« Ce 10 novembre devra être la première Journée européenne contre l’impunité des multinationales: pour qu’enfin les multinationales fassent passer les personnes et l’environnement avant les profits! » écrivent dans leur tribune Bernard Pinaud (CCFD-Terre Solidaire), William Bourdon (Sherpa), Martine Laplante (Les Amis de la Terre France), Jean-Paul Sornay (Peuples Solidaires) et Bernard Salamand (Centre de Recherche et d’Information pour le Développement)
Les catastrophes industrielles, telles la marée noire dans le golfe du Mexique ou encore la coulée de boue rouge toxique en Hongrie mettent en lumière la nécessité d’une régulation pour les multinationales. L’indignation profonde suscitée récemment par ces événements dramatiques, s’ajoutant à celle provoquée par la crise financière, a favorisé, au cœur même du libéralisme, l’adoption d’une loi pour obliger les multinationales cotées à Wall Street à être un peu plus transparentes. Dans le même temps, des initiatives sont prises par certains pays, récemment au Canada, pour rendre ces entreprises – notamment dans le domaine minier – plus responsables des agissements de leurs filiales du fait des dommages écologiques ou sanitaires qu’elles causent dans les pays du Sud.
Dans son discours du 25 octobre 2007 présentant les conclusions du Grenelle de l’environnement, Nicolas Sarkozy avait déclaré: « Il n’est pas admissible qu’une maison mère ne soit pas tenue pour responsable des atteintes portées à l’environnement par ses filiales ». Or, trois ans après, force est de constater qu’on est encore loin du compte.
En particulier, lorsqu’il s’agit d’impacts dans les pays en développement. Aussi paradoxal que cela puisse paraître, à l’heure où les multinationales font du développement durable leur nouvelle doxa, si la filiale d’une entreprise européenne commet de graves violations des droits de l’Homme ou provoque des dommages environnementaux irréversibles, la responsabilité de tels agissements n’incombe que très difficilement à la société-mère. Et cela, même si cette dernière est la principale bénéficiaire des profits réalisés par sa filiale dont l’autonomie de décision est bien souvent une fiction.
Aucune loi n’impose en effet aux multinationales de rendre compte des impacts de leurs filiales ou de leurs fournisseurs dans d’autres pays. Ainsi, les victimes de ces dommages sont privées de toute réparation. On affiche de la responsabilité au Nord, mais on laisse faire l’irresponsabilité juridique au Sud.

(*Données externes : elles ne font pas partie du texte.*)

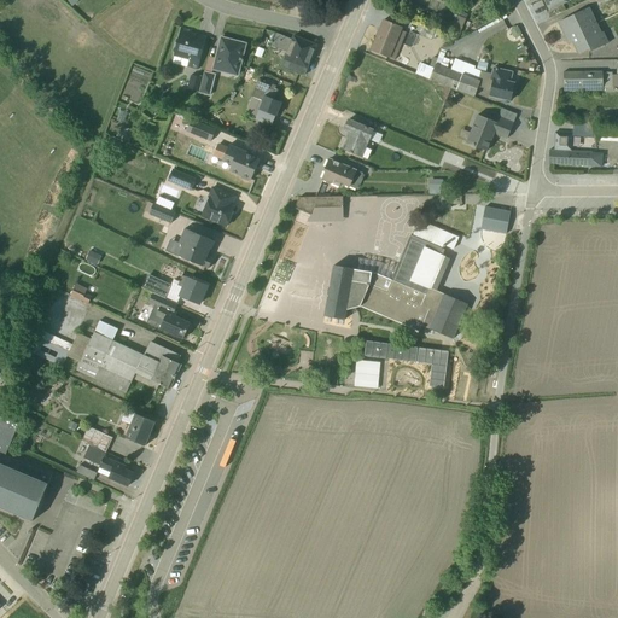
[(543,0),(549,11),(567,3),(566,0),(543,0)]
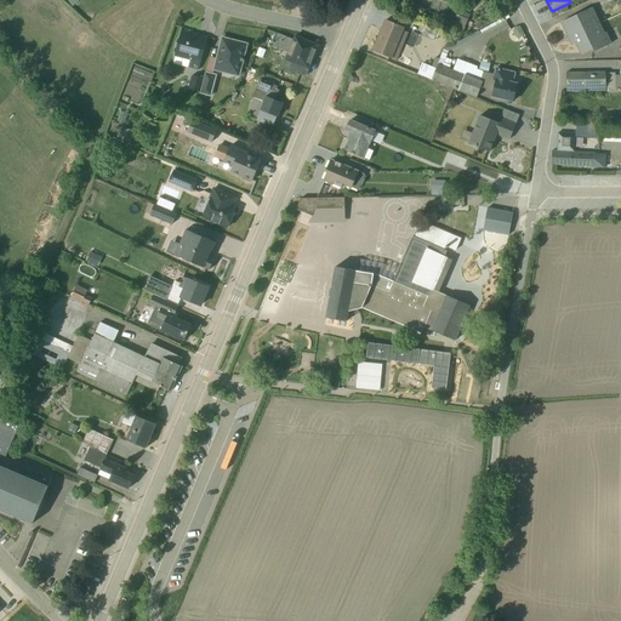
[(573,46),(576,45),(582,57),(593,51),(596,55),(611,47),(592,10),(565,23),(562,24),(573,46)]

La financiarisation de l’économie, non seulement accentue un décrochage avec l’économie réelle, mais fait des engagements volontaires des multinationales de simples instruments d’un affichage éthique en direction des consommateurs et des autorités publiques.
L’impunité dont bénéficient à ce jour les multinationales est-elle encore acceptable alors que ces acteurs économiques sont très souvent plus puissants que certains Etats dans lesquels ils opèrent? Tandis que, depuis quelques décennies, la communauté internationale pousse à faciliter les échanges commerciaux, aucun cadre normatif international véritablement contraignant n’est venu protéger les personnes et l’environnement contre les possibles impacts négatifs nés de la mondialisation économique.
Alors que nous commémorons aujourd’hui la mort de Ken Saro-Wiwa, écrivain nigérian condamné à la peine capitale pour s’être battu pour la survie du peuple Ogoni et contre les abus d’entreprises pétrolières, les auteurs de la présente tribune en partenariat avec de nombreuses organisations des sociétés civiles à travers toute l’Europe et des pays du Sud, entendent faire du 10 novembre la première Journée européenne contre l’impunité des multinationales: pour qu’enfin les multinationales fassent passer les personnes et l’environnement avant les profits!
Tribune publiée par Médiapart le 9 novembre 2010.